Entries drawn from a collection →

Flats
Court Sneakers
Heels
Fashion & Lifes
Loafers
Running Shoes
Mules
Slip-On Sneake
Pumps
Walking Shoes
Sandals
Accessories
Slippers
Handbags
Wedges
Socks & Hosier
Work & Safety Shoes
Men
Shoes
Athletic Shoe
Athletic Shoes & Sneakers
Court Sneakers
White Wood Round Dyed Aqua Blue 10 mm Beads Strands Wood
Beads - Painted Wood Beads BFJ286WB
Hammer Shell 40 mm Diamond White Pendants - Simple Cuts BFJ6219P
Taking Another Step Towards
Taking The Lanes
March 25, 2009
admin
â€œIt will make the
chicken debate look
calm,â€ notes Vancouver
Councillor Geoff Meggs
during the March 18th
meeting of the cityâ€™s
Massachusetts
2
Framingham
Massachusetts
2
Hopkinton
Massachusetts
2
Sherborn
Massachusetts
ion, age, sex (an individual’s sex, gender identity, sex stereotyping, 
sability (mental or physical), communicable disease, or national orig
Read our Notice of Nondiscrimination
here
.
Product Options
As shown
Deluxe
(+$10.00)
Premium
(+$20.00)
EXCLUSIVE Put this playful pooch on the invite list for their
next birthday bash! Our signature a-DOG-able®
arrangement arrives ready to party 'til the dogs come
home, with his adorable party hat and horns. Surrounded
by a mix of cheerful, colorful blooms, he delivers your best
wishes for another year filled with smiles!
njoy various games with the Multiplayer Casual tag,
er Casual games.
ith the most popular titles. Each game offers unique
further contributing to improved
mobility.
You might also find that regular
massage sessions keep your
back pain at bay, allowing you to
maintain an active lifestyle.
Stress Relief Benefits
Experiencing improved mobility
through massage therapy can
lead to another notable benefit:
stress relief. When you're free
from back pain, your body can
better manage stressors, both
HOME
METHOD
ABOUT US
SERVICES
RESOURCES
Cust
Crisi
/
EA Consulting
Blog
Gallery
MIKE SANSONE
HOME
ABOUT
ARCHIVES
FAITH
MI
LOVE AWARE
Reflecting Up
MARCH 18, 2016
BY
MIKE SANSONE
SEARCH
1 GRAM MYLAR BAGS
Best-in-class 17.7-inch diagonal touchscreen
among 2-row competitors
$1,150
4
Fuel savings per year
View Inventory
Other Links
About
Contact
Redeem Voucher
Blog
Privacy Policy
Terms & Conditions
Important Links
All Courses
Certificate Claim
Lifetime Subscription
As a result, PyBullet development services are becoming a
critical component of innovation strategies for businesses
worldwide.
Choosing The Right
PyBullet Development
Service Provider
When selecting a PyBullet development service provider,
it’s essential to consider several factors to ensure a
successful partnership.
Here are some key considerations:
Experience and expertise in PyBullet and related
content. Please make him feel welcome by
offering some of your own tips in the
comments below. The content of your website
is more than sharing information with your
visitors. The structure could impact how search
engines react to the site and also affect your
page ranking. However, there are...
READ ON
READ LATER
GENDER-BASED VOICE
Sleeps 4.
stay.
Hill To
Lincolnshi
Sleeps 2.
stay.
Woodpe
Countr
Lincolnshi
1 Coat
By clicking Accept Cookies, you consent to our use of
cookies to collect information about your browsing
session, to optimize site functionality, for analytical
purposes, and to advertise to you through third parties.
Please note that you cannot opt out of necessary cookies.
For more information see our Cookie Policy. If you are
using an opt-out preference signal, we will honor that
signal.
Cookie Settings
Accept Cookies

WHAT YOU NEED TO DO →
Repeat verbatim the stretch of the listing from its first line through the line containing "arrangement arrives ready".

ANSWER FOR THE TASK →
Flats
Court Sneakers
Heels
Fashion & Lifes
Loafers
Running Shoes
Mules
Slip-On Sneake
Pumps
Walking Shoes
Sandals
Accessories
Slippers
Handbags
Wedges
Socks & Hosier
Work & Safety Shoes
Men
Shoes
Athletic Shoe
Athletic Shoes & Sneakers
Court Sneakers
White Wood Round Dyed Aqua Blue 10 mm Beads Strands Wood
Beads - Painted Wood Beads BFJ286WB
Hammer Shell 40 mm Diamond White Pendants - Simple Cuts BFJ6219P
Taking Another Step Towards
Taking The Lanes
March 25, 2009
admin
â€œIt will make the
chicken debate look
calm,â€ notes Vancouver
Councillor Geoff Meggs
during the March 18th
meeting of the cityâ€™s
Massachusetts
2
Framingham
Massachusetts
2
Hopkinton
Massachusetts
2
Sherborn
Massachusetts
ion, age, sex (an individual’s sex, gender identity, sex stereotyping, 
sability (mental or physical), communicable disease, or national orig
Read our Notice of Nondiscrimination
here
.
Product Options
As shown
Deluxe
(+$10.00)
Premium
(+$20.00)
EXCLUSIVE Put this playful pooch on the invite list for their
next birthday bash! Our signature a-DOG-able®
arrangement arrives ready to party 'til the dogs come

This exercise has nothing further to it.